Gold prices fell in global markets as renewed tensions around the Strait of Hormuz strengthened the U.S. dollar and reduced expectations of interest rate cuts by the Federal Reserve.
The decline comes as investors reassess risk following Washington’s decision to escalate pressure on Iran, a move that has rattled energy markets and boosted demand for the dollar as a safe-haven currency.
A firmer dollar typically makes gold more expensive for holders of other currencies, dampening demand. That dynamic played out again as the greenback gained momentum on the back of geopolitical uncertainty and rising oil prices.

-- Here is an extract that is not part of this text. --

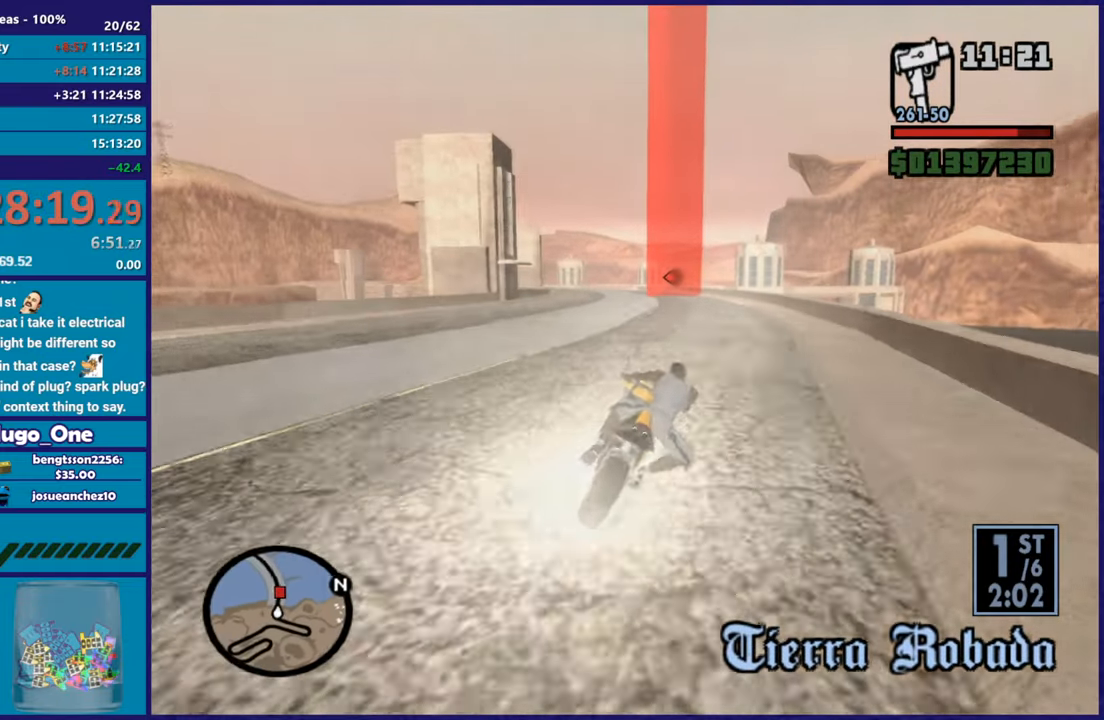
{"buttons": ["R2"], "left_stick": "up", "button_events": []}
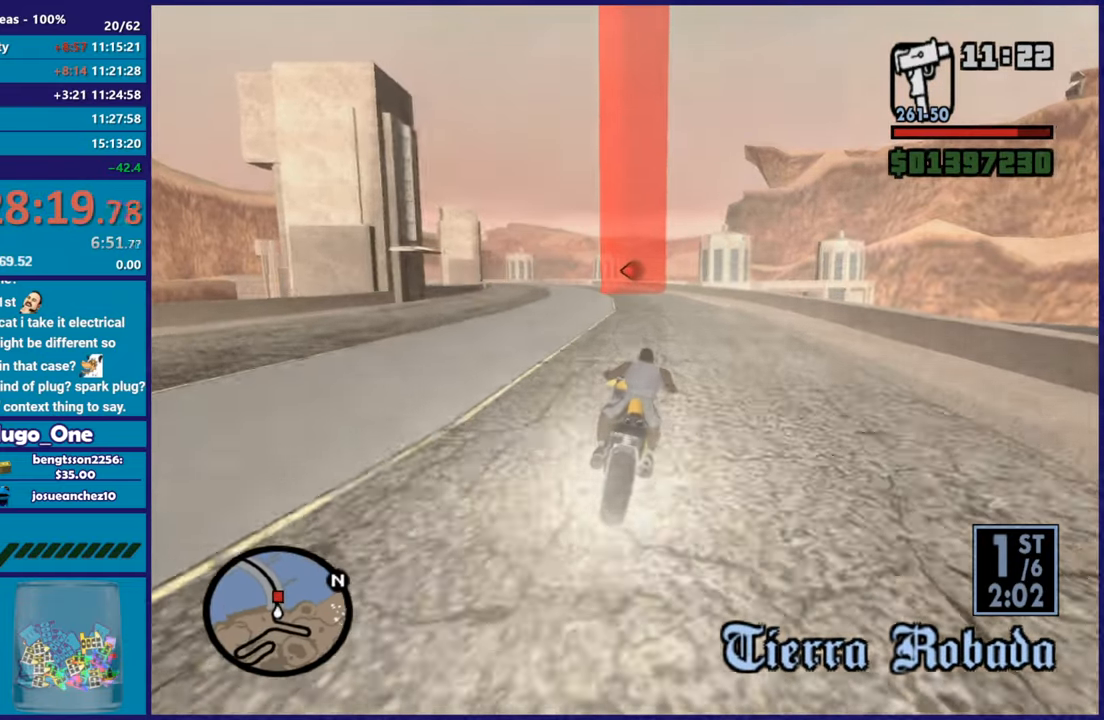
{"buttons": [], "left_stick": "right", "button_events": [[500, "R2", "up"]]}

Analysts say the shift reflects a broader move by investors toward dollar-denominated assets amid fears of prolonged instability in the Gulf region.
The geopolitical shock has also complicated the outlook for U.S. monetary policy.
Higher oil prices, driven by risks to supply through the Strait of Hormuz, are raising concerns about inflation. As a result, traders are scaling back bets that the Federal Reserve will cut interest rates in the near term.
Lower expectations for rate cuts tend to weigh on gold, which does not yield interest and becomes less attractive compared to interest-bearing assets in a higher-rate environment.
The developments follow the U.S. move to tighten maritime controls linked to Iran, fuelling fears of disruption to a route that handles a significant share of global oil shipments.
With uncertainty still high, market participants remain cautious, balancing safe-haven demand for gold against the competing strength of the dollar.
While gold has retreated for now, analysts note that ongoing geopolitical risks could still support prices if tensions escalate further.
For investors, the current environment highlights a delicate balance between currency strength, inflation concerns and global risk sentiment, all of which are likely to shape gold’s direction in the coming weeks.